Phage susceptibility to a minimal, modular synthetic CRISPR-Cas system in Pseudomonas aeruginosa is nutrient dependent

Abstract

CRISPR-Cas systems can provide adaptive, heritable immunity to their prokaryotic hosts against invading genetic material such as phages. It is clear that the importance of acquiring CRISPR-Cas immunity to anti-phage defence varies across environments, but it is less clear if and how this varies across different phages. To explore this, we created a synthetic, modular version of the type I-F CRISPR-Cas system of Pseudomonas aeruginosa. We used this synthetic system to test CRISPR-Cas interference against a panel of 13 diverse phages using engineered phage-targeting spacers.
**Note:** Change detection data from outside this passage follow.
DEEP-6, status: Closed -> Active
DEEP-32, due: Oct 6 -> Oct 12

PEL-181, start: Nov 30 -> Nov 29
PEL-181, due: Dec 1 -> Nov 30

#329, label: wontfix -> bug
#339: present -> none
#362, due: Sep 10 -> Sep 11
We observed complete protection against eight of these phages, both lytic and lysogenic and with a range of infectivity profiles. However, for two phages, CRISPR-Cas interference was only partially protective in high-nutrient conditions, yet completely protective in low-nutrient conditions. This work demonstrates that nutrient conditions modulate the strength of CRISPR-Cas immunity and highlights the importance of environmental conditions when screening defence systems for their efficacy against various phages.This article is part of the discussion meeting issue 'The ecology and evolution of bacterial immune systems'.
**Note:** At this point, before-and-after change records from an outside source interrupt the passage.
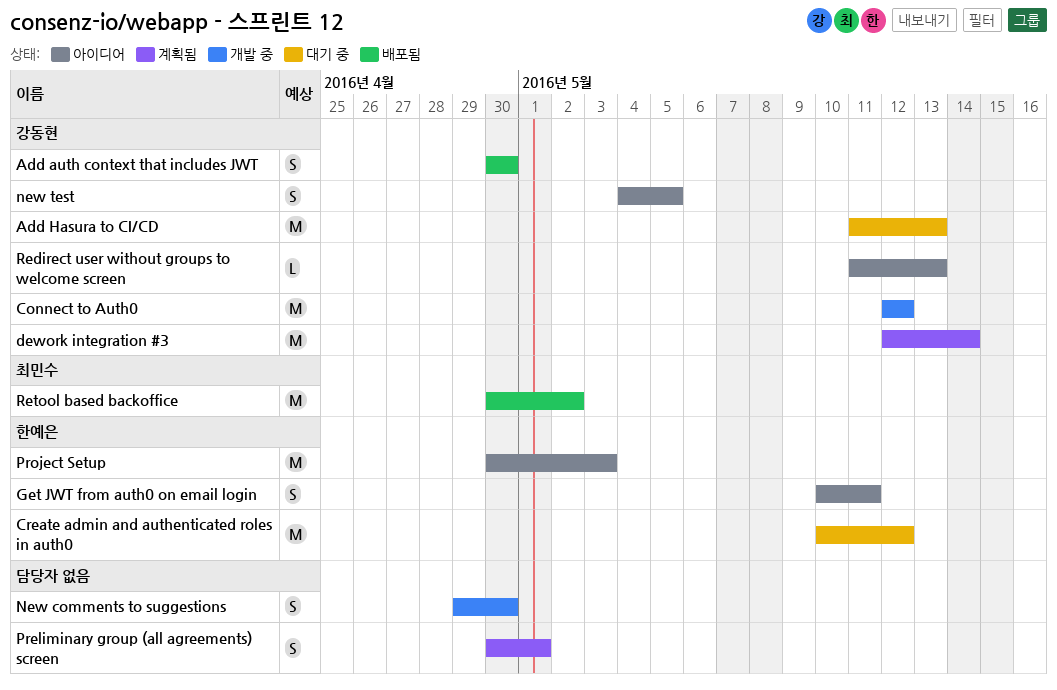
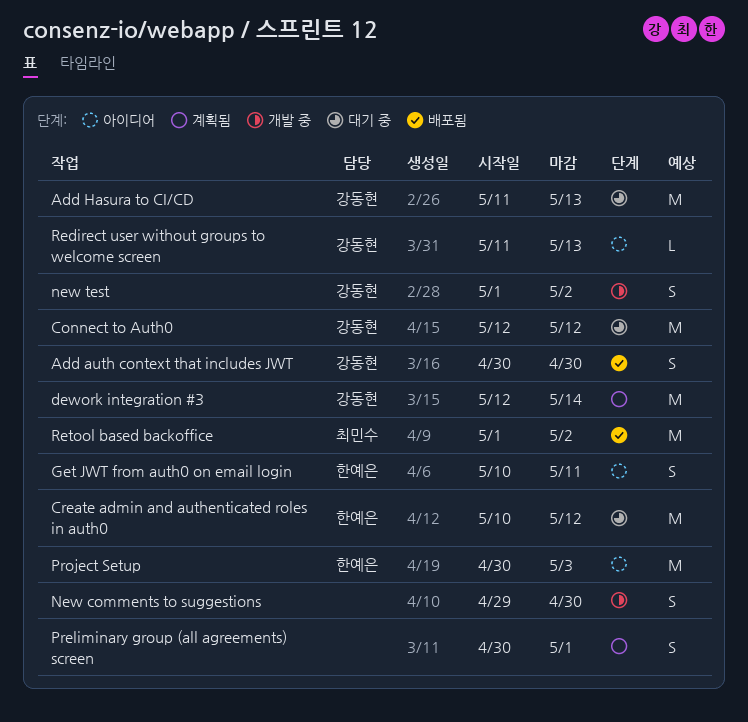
Connect to Auth0, status: 개발 중 -> 대기 중
new test, status: 아이디어 -> 개발 중
new test, start: May 4 -> May 1
new test, due: May 5 -> May 2
Retool based backoffice, start: Apr 30 -> May 1

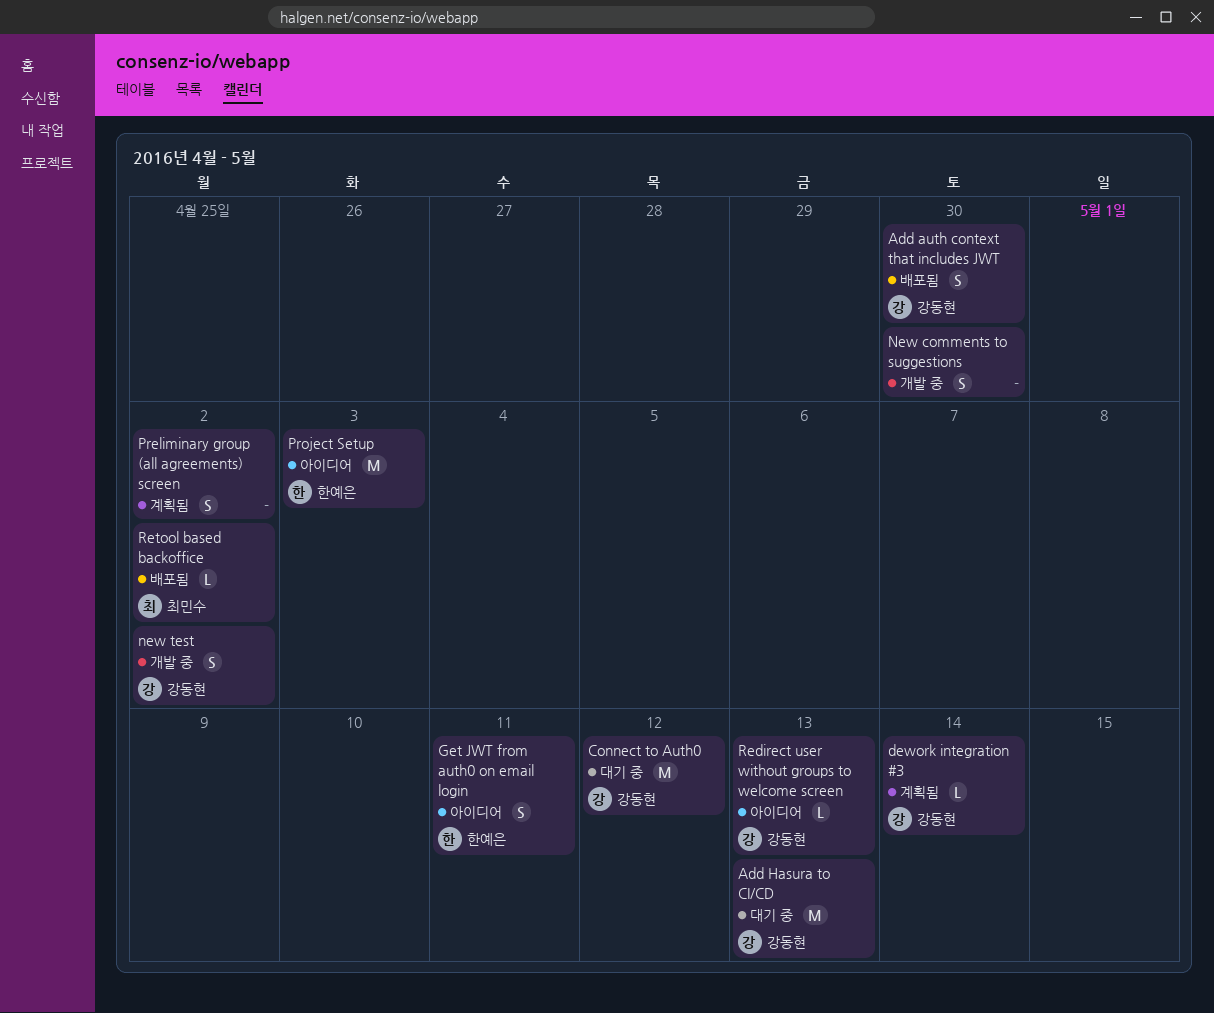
Create admin and authenticated roles in auth0: present -> none
dework integration #3, estimate: M -> L
Preliminary group (all agreements) screen, due: May 1 -> May 2
Retool based backoffice, estimate: M -> L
Keywords: CRISPR-Cas; bacteria–phage interactions; microbial ecology and evolution.

Figure 1.

Validation of a synthetic version of the type I-F CRISPR-Cas system of Pseudomonas aeruginosa PA14. (A) Schematic of the CRISPR-Cas system locus in the genome of P. aeruginosa PA14 (adapted from [24]). This contains two CRISPR arrays, and six cas genes: Cas1f: endonuclease Cas1; Cas23f: helicase also known as Cas3; Cas8f: also known as Csy1; Cas5f: also known as Csy2; Cas7f: also known as Csy3; Cas6f: endoribonuclease also known as Cas6/Csy4 (names updated from the [24] in line with naming conventions in [33]). In the genome, this locus is antisense but has been displayed in the same sense orientation as the synthetic CRISPR-Cas system for ease of comparison. The relative lengths of each gene in the schematic have been drawn proportional to sequence length. (B) Schematic of the synthetic, minimal, modular CRISPR-Cas system which has the CRISPR arrays reduced to one repeat–spacer–repeat from the CRISPR 2 array. The relative positions of the added restriction sites are shown.

Figure 2.

Comparison of the infection characteristics of a panel of 13 phages. Each phage is presented in the same colour across each panel. Assays were performed on wild-type P. aeruginosa strains (apart from PA14P2 phage, which used a csy3::lacZ knock-out strain). (A–C) Black diamonds represent mean values (n = 3) and error bars show the standard error around the mean. Diamonds coloured by phage show individual replicates. (A) Burst size represents the number of new phage particles released per cell during the burst phase of the one-step growth curve when the first mature phages are assembled post infection. The growth cycle for PA14P2 extended beyond the 2 h measurement window of this experiment; thus the average burst size calculated for this phage is likely an underestimation. (B) Adsorption describes the fraction of total phage population taken up by the cells in the medium during the first part of the growth cycle. (C) Eclipse period describes the time taken from initial infection to when the first mature phages start to be assembled. (D) Plot of local virulence across log multiplicity of infection (MOI). Circles represent mean values (n = 3), and error bars show standard error around the mean. Local virulence represents the area under a growth curve at each MOI of phage infection, normalized against the growth curve when no phages are present.

Figure 3.

Growth dynamics in response to the various phages with and without a CRISPR-Cas system. Area under growth curve (AUGC) was normalized relative to the average AUGC for the CRISPR-Cas knock-out strain without phages added and plotted for each strain. The black diamond shows the mean (n = 6 for high-nutrient condition experiments and n = 3 for low-nutrient condition experiments) for each strain, with error bars representing the standard error around the mean. Diamonds for each individual datapoint are coloured by the phage level (displayed left to right: high phage MOI 0.01, low phage MOI 0.0001, no-phage MOI 0). Within each strain, the means at each phage level were compared with t-tests with false discovery rate (FDR) p-correction (*p < 0.05, **p < 0.01, ***p < 0.001, ****p < 0.0001, ns: non-significant). (A) AUGC plot against bacterial strain with high, low or no DMS3vir phage added in high-nutrient conditions. (B) AUGC plot against bacterial strain with high, low or no LBP1 phage added in high-nutrient conditions. (C) AUGC plot against bacterial strain with high, low or no LBP1 phage added in low-nutrient conditions. (D) AUGC plot against bacterial strain with high, low or no JBD63c phage added in high-nutrient conditions. (E) AUGC plot against bacterial strain with high, low or no JBD63c phage added in low-nutrient conditions.